Yesterday, when looking at the composition of the ongoing market meltup, Morgan Stanley flagged just how uneven the leadership distribution has become highlighting the “other 1 percent”, namely the handful of tech names that have been responsible for the bulk of the S&P’s move higher in 2019, and noting “that in a world of low growth, limited pricing power and now rising costs, it’s clear that bigger is better and scale matters.” As a result, “currently, the top five companies in the S&P 500 (the other 1 percenters) make up 18% of the total market cap.”

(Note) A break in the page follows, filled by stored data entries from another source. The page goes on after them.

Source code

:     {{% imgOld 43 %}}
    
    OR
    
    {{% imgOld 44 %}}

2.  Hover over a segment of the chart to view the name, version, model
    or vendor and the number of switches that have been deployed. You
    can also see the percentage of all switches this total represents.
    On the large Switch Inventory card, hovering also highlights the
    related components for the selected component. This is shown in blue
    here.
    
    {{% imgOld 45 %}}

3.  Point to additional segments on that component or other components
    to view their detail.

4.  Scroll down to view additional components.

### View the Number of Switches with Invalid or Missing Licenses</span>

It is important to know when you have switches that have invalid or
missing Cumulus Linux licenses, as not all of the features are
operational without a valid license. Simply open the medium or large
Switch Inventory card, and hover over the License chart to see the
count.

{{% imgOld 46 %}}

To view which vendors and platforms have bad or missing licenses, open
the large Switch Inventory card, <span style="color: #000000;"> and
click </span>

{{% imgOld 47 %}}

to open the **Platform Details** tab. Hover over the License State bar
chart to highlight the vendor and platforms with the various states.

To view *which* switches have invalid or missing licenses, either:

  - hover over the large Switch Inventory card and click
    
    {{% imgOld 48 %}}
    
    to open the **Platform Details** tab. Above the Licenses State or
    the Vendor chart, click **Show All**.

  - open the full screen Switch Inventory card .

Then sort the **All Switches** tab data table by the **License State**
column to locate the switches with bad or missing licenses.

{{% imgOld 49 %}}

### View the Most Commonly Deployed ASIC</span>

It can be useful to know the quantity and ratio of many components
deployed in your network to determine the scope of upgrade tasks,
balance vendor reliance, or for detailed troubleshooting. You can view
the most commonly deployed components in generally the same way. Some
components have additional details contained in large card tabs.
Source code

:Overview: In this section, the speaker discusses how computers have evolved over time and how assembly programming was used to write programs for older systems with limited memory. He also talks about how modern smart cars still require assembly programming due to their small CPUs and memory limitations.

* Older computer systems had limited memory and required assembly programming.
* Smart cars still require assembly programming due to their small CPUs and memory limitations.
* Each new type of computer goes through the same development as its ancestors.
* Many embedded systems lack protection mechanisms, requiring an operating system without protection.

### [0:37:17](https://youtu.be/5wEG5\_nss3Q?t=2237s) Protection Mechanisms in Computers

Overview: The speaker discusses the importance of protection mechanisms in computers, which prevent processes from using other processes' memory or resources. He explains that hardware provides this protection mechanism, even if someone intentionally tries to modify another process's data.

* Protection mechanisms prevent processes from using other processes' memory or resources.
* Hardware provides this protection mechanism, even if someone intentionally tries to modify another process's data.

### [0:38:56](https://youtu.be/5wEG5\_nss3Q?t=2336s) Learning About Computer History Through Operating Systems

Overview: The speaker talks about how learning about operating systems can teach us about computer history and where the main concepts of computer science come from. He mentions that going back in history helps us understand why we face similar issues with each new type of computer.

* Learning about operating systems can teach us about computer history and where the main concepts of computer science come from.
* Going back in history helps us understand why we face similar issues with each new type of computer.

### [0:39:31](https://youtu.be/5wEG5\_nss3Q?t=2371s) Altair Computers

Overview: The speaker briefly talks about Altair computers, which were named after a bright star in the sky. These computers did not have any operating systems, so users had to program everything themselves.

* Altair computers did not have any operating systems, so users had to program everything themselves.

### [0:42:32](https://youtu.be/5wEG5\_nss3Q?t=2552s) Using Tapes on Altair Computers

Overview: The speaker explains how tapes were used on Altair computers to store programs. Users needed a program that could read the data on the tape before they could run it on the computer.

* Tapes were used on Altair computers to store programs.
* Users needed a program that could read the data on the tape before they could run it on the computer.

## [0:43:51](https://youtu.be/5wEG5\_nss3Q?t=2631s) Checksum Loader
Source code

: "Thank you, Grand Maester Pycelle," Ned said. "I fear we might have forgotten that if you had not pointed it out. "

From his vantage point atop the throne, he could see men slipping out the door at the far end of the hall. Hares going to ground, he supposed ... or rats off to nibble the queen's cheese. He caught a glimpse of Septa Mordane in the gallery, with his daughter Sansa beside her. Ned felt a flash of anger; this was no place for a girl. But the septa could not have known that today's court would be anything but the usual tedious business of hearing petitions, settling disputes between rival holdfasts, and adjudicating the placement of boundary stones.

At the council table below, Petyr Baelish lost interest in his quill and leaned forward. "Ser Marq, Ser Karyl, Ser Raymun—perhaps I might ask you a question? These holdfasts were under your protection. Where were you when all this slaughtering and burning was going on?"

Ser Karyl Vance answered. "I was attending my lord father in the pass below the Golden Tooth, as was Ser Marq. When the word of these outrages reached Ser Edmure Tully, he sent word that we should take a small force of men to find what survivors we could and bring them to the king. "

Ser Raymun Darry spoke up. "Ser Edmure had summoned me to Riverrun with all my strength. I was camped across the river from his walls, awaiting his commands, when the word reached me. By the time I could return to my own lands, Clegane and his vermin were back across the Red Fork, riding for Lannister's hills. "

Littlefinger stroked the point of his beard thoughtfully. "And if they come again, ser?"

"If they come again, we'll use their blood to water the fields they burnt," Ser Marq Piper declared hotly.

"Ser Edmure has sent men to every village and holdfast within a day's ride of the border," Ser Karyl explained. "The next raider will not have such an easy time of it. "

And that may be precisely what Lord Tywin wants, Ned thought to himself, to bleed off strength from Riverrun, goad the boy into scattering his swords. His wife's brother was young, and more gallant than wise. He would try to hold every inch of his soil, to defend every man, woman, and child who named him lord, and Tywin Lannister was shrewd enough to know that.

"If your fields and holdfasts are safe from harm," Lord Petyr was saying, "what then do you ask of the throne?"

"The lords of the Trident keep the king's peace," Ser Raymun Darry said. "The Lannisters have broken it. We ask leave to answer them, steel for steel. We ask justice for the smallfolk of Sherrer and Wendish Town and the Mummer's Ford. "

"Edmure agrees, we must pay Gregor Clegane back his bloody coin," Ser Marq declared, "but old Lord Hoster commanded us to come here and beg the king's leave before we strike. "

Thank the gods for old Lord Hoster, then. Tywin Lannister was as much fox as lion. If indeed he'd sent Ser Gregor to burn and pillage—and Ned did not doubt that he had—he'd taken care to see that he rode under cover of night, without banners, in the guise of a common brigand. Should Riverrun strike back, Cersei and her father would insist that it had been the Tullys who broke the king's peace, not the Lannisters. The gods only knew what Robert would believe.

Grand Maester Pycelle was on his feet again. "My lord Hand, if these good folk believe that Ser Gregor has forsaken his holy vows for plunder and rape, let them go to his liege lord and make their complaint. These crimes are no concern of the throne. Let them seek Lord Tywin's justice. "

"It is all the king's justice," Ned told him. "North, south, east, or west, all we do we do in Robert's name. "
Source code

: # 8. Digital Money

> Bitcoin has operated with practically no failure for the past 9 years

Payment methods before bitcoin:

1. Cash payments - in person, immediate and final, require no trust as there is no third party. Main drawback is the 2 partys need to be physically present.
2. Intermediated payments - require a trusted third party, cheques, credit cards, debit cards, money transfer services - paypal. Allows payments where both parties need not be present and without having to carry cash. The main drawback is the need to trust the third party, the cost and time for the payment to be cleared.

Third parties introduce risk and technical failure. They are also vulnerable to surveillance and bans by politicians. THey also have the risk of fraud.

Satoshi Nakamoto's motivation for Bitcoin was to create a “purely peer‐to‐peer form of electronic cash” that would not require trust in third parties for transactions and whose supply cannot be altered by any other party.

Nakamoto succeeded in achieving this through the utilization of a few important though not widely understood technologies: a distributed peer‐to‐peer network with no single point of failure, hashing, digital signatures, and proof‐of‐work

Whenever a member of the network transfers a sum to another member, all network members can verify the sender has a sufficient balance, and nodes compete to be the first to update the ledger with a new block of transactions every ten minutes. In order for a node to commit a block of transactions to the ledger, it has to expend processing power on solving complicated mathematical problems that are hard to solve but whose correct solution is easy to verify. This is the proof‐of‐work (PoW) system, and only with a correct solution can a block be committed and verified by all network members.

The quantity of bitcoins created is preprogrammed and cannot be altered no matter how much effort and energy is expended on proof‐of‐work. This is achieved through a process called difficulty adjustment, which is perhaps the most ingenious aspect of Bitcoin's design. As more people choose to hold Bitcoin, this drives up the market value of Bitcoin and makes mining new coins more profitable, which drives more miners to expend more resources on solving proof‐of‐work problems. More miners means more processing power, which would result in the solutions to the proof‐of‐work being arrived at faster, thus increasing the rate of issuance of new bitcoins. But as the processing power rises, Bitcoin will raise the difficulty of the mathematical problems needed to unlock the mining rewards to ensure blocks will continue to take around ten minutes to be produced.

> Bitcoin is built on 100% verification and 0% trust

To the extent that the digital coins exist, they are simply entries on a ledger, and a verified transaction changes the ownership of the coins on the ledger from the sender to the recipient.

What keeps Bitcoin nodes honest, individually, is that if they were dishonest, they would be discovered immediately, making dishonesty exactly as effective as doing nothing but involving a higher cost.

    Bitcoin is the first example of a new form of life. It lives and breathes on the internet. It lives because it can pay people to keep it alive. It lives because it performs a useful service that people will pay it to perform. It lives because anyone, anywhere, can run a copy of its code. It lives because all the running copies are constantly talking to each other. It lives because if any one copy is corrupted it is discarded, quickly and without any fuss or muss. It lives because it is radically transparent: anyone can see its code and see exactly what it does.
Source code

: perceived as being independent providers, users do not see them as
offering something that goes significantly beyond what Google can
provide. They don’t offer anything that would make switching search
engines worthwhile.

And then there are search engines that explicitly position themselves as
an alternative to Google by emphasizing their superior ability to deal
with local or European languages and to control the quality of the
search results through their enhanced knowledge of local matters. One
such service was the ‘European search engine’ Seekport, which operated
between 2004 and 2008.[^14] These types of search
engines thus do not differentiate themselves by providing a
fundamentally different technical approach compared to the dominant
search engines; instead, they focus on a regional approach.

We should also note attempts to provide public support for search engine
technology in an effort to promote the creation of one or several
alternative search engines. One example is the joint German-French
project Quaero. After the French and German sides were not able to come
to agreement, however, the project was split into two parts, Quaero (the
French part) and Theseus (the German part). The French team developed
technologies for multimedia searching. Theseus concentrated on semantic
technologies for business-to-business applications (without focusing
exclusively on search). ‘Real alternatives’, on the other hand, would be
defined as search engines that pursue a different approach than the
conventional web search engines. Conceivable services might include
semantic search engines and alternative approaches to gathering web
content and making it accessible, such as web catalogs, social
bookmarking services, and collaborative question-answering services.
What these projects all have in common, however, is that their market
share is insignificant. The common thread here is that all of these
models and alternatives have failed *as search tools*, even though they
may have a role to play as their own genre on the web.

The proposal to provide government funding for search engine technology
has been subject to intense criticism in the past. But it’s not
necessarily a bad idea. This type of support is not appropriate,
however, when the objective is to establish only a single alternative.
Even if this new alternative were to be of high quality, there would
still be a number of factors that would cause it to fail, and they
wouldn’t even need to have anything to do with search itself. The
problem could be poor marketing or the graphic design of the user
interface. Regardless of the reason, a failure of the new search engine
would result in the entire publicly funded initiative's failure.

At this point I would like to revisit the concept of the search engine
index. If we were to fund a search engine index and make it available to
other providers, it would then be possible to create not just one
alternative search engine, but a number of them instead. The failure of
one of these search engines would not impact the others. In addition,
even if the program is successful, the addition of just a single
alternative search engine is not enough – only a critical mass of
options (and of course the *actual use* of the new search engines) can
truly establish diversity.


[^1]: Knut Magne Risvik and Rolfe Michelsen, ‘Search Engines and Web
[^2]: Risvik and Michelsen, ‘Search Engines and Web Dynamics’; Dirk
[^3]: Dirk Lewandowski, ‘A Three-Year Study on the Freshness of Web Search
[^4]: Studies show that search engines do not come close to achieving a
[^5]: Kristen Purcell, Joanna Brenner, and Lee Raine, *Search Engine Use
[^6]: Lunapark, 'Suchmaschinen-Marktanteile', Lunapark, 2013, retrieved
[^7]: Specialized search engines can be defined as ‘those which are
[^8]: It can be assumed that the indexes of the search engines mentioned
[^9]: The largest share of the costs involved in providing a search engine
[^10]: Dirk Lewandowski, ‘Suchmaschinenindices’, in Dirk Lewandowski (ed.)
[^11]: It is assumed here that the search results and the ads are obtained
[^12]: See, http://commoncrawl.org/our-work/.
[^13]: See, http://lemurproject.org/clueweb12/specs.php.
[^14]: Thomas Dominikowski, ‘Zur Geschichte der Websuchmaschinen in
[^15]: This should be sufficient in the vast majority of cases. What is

As Morgan Stanley’s equity strategist, Michael Wilson, writes today “this is the most extreme this metric has ever been, including the tech bubble of the late 1990s. This doesn’t have to correct itself immediately but it is an unsustainable development in our view especially if net income concentration doesn’t keep pace.” We also know how this “unsustainable development” came to be: as he cautions, “this divergence is the result of the extraordinary liquidity being provided by the world’s central banks, which is flowing to the most liquid and largest names in the S&P 500. This also recalls 1999, when the Fed expanded its balance sheet at the end of the year and early in 2000 as a precaution against Y2K disruption.”
In other words, not only is it “not different this time“, but the entire market is stating to resemble the euphoria last seen just before the dot com bubble. And we all have the Fed to thank for it.
It gets better: with Michael Wilson clearly getting very angry client emails, especially following his downgrade of the “tech” sector last summer (take one look at the Nasdaq since last July to see why said clients may be mad), the MS strategist decided to take out his frustration at the Fed, pointing out what has been obvious to our readers ever since, oh… 2009, to wit: “we continue to view central bank activity as an important driver of asset prices in the near term given the lackluster improvement in earnings revisions.” Well, about time, Michael, about time. What next: you will admit to reading tinfoil fringe blogs that have blamed the Fed of doing just the for the past 11 years?
So what finally sparked Wilson’s Eureka moment? It appears, the answer is the chart below, which shows that “an unprecedented divergence has opened up between the y/y change in the S&P 500 and earnings revisions breadth.”
But what if it’s just sour grapes, and S&P earnings are indeed set to blast off? After all, as we showed yesterday, the market is already pricing in the biggest economic recovery (or at least ISM surge) since the financial crisis.
Indeed, Wilson gives some credence to this view, noting that “as for earnings, our work is also starting to show some signs of bottoming in the growth rate for the S&P 500 while small/mid caps are still struggling with deteriorating operating leverage. We will be looking this earnings season for signs of stabilization in margins and areas of pricing power and positive operating leverage. The equity market continues to pay up for quality and is fading cyclicals relative to defensives again as this ratio tests its 200 day moving average.” “In short”, Wilson summarizes, “as equity markets make new highs every week, there is still a defensive undertone that suggests the recovery will be much more modest than 2016-17 and in line with our economists’ forecast.”
Ok, fine: while economic data may have indeed bottomed, does that suggest a meteoric rise in S&P earnings to justify the unprecedented multiple expansion observed in the past year? The answer it appears, is probably not, and Wilson explains why below:
As we head into earnings season,negative revisions have abated which is natural at this time of the quarter. Exhibit 3 shows that revisions during each quarter last year got progressively worse which led to progressively smaller beats (Exhibit 4).
Based on the sharp decline of 4Q EPS estimates during last quarter, we expect a beat of approximately 2 percent when 4Q earnings season is finished. This would leave 4Q flat y/y based on the current -1.8% estimate. Hardly exciting, but that would be a slight uptick from 3Q when y/y EPS came in at -0.8% which supports the view that the earnings recession is behind us, at least for the large caps.”
So yes, some good news: after four quarters of declining earnings as the WSJ noted earlier today, earnings are finally bottoming out. Now if only that justified a 30% S&P surge in 2019. To that point, Wilson still thinks 2020 bottom up consensus EPS forecast for the S&P 500 of +9.5% growth is too high “and these numbers will come down.” The question is how much down, and just how much pain will there be as the “Unprecedented Divergence” shown above finally closes.